--- TASK GOAL ---
Nothing in the listing may change. Repeat all of it.

--- SUPPLIED MATERIAL ---
_ _ _ _ _ _ _

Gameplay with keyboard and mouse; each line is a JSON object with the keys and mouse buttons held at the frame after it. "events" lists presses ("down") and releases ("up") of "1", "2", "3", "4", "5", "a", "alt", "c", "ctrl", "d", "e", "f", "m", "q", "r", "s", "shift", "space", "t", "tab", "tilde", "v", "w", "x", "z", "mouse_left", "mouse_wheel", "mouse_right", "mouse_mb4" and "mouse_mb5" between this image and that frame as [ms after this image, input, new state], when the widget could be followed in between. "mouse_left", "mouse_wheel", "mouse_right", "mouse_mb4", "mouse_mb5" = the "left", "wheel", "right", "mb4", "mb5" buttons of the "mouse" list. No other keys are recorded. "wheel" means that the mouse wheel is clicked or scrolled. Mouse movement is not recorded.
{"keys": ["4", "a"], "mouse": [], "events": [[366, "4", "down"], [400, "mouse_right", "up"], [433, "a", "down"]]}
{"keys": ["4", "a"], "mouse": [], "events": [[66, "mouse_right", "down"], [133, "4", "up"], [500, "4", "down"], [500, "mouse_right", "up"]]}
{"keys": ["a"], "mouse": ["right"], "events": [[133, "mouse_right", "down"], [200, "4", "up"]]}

_ _ _ _ _ _ _

--- TASK SOLUTION ---
Gameplay with keyboard and mouse; each line is a JSON object with the keys and mouse buttons held at the frame after it. "events" lists presses ("down") and releases ("up") of "1", "2", "3", "4", "5", "a", "alt", "c", "ctrl", "d", "e", "f", "m", "q", "r", "s", "shift", "space", "t", "tab", "tilde", "v", "w", "x", "z", "mouse_left", "mouse_wheel", "mouse_right", "mouse_mb4" and "mouse_mb5" between this image and that frame as [ms after this image, input, new state], when the widget could be followed in between. "mouse_left", "mouse_wheel", "mouse_right", "mouse_mb4", "mouse_mb5" = the "left", "wheel", "right", "mb4", "mb5" buttons of the "mouse" list. No other keys are recorded. "wheel" means that the mouse wheel is clicked or scrolled. Mouse movement is not recorded.
{"keys": ["4", "a"], "mouse": [], "events": [[366, "4", "down"], [400, "mouse_right", "up"], [433, "a", "down"]]}
{"keys": ["4", "a"], "mouse": [], "events": [[66, "mouse_right", "down"], [133, "4", "up"], [500, "4", "down"], [500, "mouse_right", "up"]]}
{"keys": ["a"], "mouse": ["right"], "events": [[133, "mouse_right", "down"], [200, "4", "up"]]}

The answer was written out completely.